As we know, mining gold is costly and difficult. Gold deposits are hard to find and delineate because gold typically occurs in very low concentrations. Samples are taken from just a few areas throughout the mine site to determine if the region is worth exploring, making potential deposits easy to miss. When deposits are located, few of them have large enough concentrations to be financially worthwhile to pursue.
So just imagine if you already knew where the most productive gold deposits were without having to invest in exploration! This is the situation in Egypt, where ancient gold mines, abandoned centuries ago, point the way for modern miners. In an interview with CNN, Mark Campbell, CEO of Alexander Nubia, an exploration company working in the area, explained, “We are looking where they had mined gold before. Using modern mining techniques and technology, we hope to recover a lot of the gold that they missed, because they were unable to mine it and process it.” More than 100 gold deposits have already been identified.

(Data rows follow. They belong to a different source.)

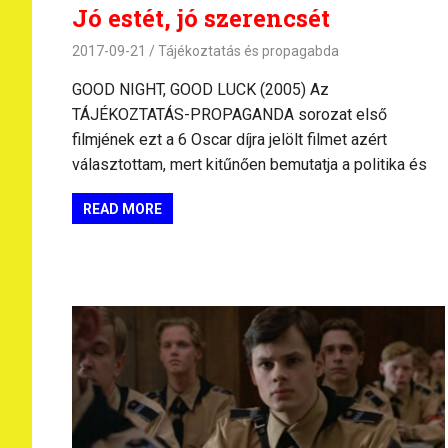
Jó estét, jó szerencsét
2017-09-21
Tájékoztatás és propagabda
GOOD NIGHT, GOOD LUCK (2005) Az
TÁJÉKOZTATÁS-PROPAGANDA sorozat első
filmjének ezt a 6 Oscar díjra jelölt filmet azért
választottam, mert kitűnően bemutatja a politika és
READ MORE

Why is the Egyptian gold industry poised for takeoff now, after years of being almost nonexistent? According to an article on Reuters, in 2014, the government enacted a new mining law it hopes will bring back investors who left Egypt because of rising political turmoil and falling global gold prices. This month it will launch its first bid round for new mining concessions since 2009. If successful, the industry could create jobs and attract foreign currency to an economy that is in dire need of both. The article goes on to explain that although the costs of exploration are reduced because deposit locations are known, Egypt currently plans to offer investors a production-sharing agreement, which many mining companies say only works for oil and gas companies. Nonetheless, some miners remain undaunted, believing that ancient Egyptian mine ruins provide a virtual roadmap to gold. (Read the application note: Identification of Lithology & Base Metal Anomalies – Pathfinders for Gold Exploration Using Thermo Scientific Portable XRF Analyzers.)
Without the benefit of such a map, geologists employ a variety of geophysical methods to measure variations in the physical properties of rocks (e.g. density, magnetism, electrical conductivity, natural radioactivity, etc) that may indicate a gold deposit. Although these geophysical methods can be crucial for gold exploration, geochemical methods – including portable x-ray florescence (XRF) – are the only methods that can measure the concentration of gold and other associated elements. Today, portable XRF is used in various stages of gold exploration and mining including grass-root exploration (particularly using pathfinder elements), finding source of gold in stream sediments, core logging, identification of lithologies, and even grade control.